In sum the Gochee rule is based on an unrealistic fiction, conceptually flawed, serves no useful social purpose and frustrates the express public policy ‘ ‘ that one injured by the negligent operation of a motor vehicle should have recourse to a financially responsible defendant. The owner of the automobile [being] the obvious candidate ”. (Continental, supra, at p. 352.) It survives only as a remnant of the past reflecting a period in the history of the common law when the relationship between the passenger and the driver was generally considered to be a relevant circumstance in determining the passenger’s right to recover for injuries. (See Prosser, op. cit., p. 488.)

But it no longer has any place in the present scheme of tort liability where the paramount consideration is to give full effect to the ‘ vital interest of society in protecting people from losses resulting from [vehicular] accidents” (Gelbman v. Gelbman, 23 N Y 2d 434, 439). In accord with this policy the modern tendency, both in this court and the Legislature, has been to abolish or refuse to adopt defenses based on the relationship between the passenger and the negligent driver and to *405substitute the more desirable rule that the passenger’s right to recover should depend solely upon his own conduct in actually controlling the vehicle or in failing to exercise control or to take such action as is reasonably required by the circumstances. Thus in this State we have abandoned the defense of intra-family immunity (Gelbman v. Gelbman, supra), rejected the guest statute concept (see Babcock v. Jackson, 12 N Y 2d 473, 482) and abolished the common-law doctrines imputing the negligence of a parent to a.child (Domestic Relations Law, former § 73), the child to the parent (4 N. Y. Jur., Automobiles, § 416) or one spouse to another spouse (Michelson v. Stuhlman, 272 N. Y. 163).

Clearly we have reached the point where the general rule now is that the passenger’s right to recover should not be barred merely because he bears some special relationship to the driver — a rule to which Gochee represents a somewhat incongrous exception.
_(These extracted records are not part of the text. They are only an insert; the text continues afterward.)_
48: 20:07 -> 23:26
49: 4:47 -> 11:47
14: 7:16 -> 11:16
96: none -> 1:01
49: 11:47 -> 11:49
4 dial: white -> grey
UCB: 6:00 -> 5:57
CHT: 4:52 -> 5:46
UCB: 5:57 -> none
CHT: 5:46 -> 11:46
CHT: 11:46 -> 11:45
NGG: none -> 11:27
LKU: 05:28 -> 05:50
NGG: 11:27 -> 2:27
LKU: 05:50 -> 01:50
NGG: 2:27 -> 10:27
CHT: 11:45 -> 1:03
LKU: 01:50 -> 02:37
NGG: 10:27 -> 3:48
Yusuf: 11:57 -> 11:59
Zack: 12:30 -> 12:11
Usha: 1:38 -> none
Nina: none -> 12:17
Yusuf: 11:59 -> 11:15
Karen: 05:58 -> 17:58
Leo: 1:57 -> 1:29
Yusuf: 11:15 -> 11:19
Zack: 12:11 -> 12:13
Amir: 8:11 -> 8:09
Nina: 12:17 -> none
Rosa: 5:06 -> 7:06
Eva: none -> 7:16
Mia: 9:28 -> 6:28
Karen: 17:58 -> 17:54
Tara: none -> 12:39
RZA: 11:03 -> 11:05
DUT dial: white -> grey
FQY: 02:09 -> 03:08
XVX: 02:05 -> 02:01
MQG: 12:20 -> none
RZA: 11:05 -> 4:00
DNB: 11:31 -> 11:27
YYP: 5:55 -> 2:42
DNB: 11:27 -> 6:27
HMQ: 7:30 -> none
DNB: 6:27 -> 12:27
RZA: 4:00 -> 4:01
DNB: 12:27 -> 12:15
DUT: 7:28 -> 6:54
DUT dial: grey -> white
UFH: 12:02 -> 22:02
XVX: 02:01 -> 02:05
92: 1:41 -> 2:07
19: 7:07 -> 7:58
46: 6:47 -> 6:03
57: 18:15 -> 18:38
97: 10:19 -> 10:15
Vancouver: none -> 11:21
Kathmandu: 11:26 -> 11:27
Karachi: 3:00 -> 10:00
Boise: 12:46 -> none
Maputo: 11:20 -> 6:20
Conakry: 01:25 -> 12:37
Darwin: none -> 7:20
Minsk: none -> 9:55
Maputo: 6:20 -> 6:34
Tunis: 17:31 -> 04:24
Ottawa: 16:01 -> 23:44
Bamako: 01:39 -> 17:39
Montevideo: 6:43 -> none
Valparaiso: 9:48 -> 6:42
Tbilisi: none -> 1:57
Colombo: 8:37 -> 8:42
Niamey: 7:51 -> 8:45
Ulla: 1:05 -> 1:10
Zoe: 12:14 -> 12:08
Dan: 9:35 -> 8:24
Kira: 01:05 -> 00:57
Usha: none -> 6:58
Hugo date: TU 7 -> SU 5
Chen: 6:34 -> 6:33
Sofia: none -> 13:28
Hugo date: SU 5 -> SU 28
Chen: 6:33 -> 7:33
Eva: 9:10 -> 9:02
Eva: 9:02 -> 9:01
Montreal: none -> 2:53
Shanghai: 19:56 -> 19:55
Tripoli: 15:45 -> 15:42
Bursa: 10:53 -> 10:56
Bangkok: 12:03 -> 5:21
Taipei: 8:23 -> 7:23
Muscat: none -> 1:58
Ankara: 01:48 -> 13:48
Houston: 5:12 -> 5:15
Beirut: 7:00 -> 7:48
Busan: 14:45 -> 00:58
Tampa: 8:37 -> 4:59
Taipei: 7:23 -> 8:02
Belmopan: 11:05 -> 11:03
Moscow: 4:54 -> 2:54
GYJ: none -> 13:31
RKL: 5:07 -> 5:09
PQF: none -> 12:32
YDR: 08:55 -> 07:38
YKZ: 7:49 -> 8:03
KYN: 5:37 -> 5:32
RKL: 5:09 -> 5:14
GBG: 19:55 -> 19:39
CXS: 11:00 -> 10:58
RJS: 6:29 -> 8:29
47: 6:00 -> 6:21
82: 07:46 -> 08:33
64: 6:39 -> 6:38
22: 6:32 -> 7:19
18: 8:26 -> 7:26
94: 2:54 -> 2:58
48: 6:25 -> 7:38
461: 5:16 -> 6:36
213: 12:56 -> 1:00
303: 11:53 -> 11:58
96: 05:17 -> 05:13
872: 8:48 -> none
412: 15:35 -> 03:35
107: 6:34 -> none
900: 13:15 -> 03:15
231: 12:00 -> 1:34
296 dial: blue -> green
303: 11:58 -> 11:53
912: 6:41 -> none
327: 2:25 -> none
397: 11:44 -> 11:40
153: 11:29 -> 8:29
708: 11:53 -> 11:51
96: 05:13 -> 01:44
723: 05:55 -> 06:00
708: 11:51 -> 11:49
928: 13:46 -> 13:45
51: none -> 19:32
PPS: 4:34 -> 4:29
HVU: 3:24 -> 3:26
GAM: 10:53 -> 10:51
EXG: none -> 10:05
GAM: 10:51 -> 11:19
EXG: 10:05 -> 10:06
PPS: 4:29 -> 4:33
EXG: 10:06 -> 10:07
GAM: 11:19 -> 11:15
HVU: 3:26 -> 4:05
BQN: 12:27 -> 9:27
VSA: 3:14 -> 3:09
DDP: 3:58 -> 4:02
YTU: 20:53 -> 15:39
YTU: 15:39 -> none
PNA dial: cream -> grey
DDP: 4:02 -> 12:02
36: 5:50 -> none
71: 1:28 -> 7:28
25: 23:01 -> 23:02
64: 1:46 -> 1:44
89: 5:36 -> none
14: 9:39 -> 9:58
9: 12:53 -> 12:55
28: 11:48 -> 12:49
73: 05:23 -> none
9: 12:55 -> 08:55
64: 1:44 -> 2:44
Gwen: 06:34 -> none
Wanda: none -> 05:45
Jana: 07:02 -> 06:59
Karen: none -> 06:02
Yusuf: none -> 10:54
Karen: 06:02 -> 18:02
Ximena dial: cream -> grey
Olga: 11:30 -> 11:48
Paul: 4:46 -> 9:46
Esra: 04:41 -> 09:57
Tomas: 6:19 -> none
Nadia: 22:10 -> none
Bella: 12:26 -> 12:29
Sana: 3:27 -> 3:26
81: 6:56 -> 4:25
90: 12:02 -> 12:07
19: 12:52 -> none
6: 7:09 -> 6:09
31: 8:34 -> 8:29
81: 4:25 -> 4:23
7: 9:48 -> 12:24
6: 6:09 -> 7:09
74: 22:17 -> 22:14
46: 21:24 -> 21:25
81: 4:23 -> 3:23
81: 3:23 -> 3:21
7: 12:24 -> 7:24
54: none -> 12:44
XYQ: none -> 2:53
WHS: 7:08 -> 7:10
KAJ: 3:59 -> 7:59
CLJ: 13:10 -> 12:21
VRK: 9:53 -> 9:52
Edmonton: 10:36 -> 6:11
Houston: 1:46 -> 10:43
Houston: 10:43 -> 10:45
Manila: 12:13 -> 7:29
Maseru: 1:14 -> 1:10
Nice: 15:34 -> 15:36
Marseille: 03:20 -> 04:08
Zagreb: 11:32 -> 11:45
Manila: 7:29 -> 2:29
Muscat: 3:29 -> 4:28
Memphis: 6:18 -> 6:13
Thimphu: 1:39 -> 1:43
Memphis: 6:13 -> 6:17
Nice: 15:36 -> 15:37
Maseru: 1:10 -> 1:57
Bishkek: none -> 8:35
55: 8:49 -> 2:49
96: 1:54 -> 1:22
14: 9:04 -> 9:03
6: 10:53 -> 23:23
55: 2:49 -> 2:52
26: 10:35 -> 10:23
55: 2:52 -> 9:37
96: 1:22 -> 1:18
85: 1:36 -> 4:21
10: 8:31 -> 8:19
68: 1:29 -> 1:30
On prior occasions we have noted that a “ rule which so incongrously shields conceded wrongdoing bears a heavy burden of justification ”. (Badigian v. Badigian, 9 N Y 2d 472, 475 [Fuld, J., dissenting], later cited with approval in Gelbman v. Gelbman, supra, at p. 437.) This is a burden which Gochee quite obviously cannot satisfy.

We have therefore concluded that Gochee v. Wagner should be overruled, and that the general rule should be applied without exception by allowing the plaintiff passenger to recover for negligent operation of the vehicle — no matter what his relationship to the driver may be — unless it is shown that his own personal negligence contributed to the injury.

The order of the Appellate Division should be reversed, motion for summary judgment denied and the case remanded for trial in light of this decision.